Teresa Stitch-Randall When I arrived when I came down it was during the week when I went down to NBC to his studio to his little room where he worked. He came up to me and kissed me and said he had heard this concert and it was absolutely stunning. And the that uh was some of the most beautiful singing he had ever heard and was absolutely sure I was going to be a very great singer. This is the first time he saw me. After we had been together for a couple of years and I had been going to his house and I had been very much in with the people surrounding him, his family and friends. He used to say to me when I finally had the chance to go abroad he said "oh yes you go ahead with whatever you do don't study, just don't let anybody touch you as far as studying is concerned you go ahead and and go ahead to get get abroad and get into a theater and get your experience." But there's just one thing he said you haven't done it yet and although I have great faith that uh vocally and musically you could be one of the greatest singers of our time, he said its just not going to, you're not going to do it. You're not going to have a chance unless you get a pella di elefante. You'd better start getting an elephant skin because I was at that time a youngster and I was up at Columbia and just beginning my career and I was at that time I didn't have control over those famous emotions. You see I didn't know how to bite my teeth and think of mashed potatoes. And I used to get so emotional, if I heard a beautiful line of music the tears would go pouring down my face and then I couldn't get a note out afterwards. And I was always being heard or ugh you know how it is.

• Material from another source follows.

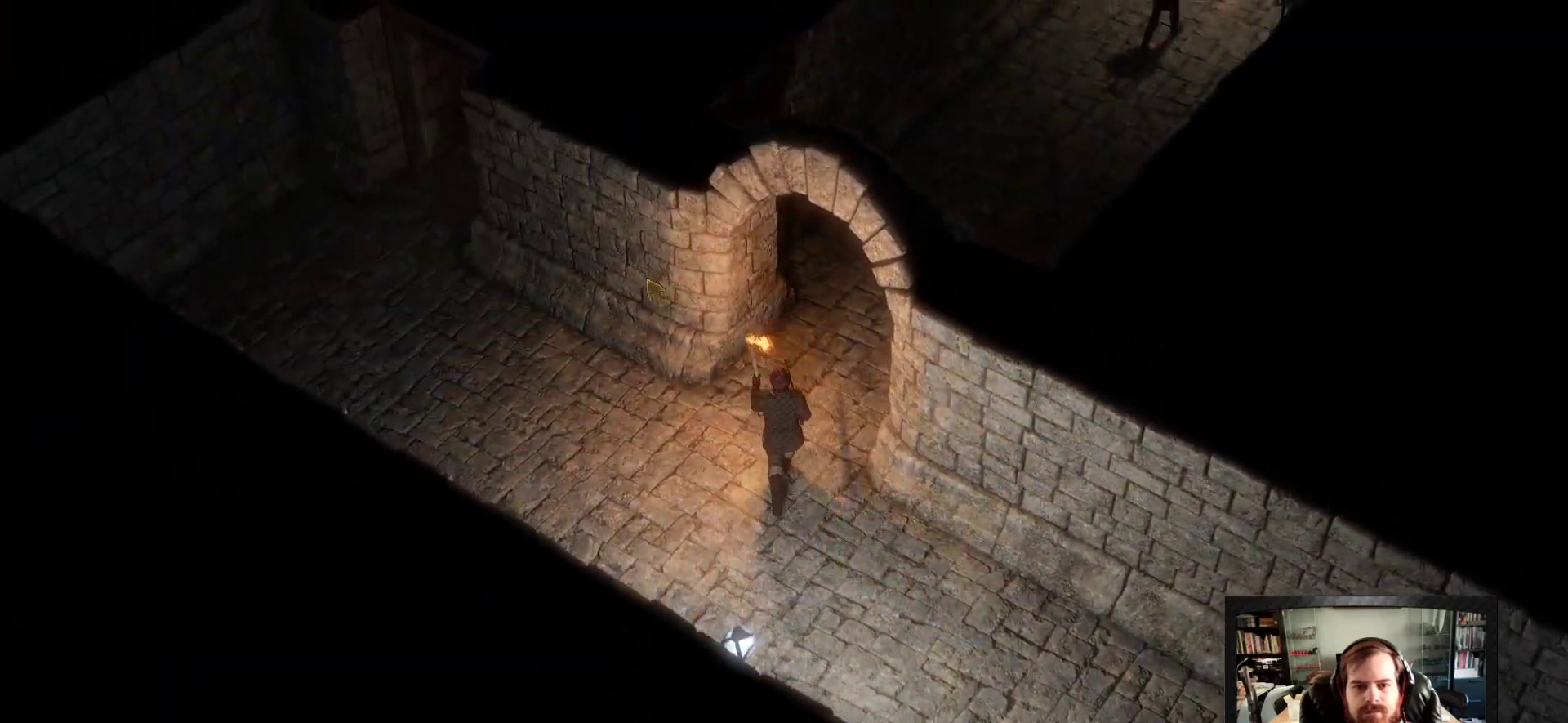
{"keys": [], "mouse": [], "events": []}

Teresa Stitch-Randall No. No. Yes. He meant that you simply have to build around yourself a great big steel or stone block tower and you stay unscathed and untouched inside that tower and you go on creating music the way he did all his life, out of pure idealism. And if you stick to that, you come through thick and thin you do you do you just have to hang on to your beliefs Studs, you know.
Teresa Stitch-Randall [Laughs]. Maestro said to me at that time that this was the greatest priestess that had ever been and ever will be because he was quite sure that I wouldn't sing it anymore and he thought that he'd never get anybody else to do it that way.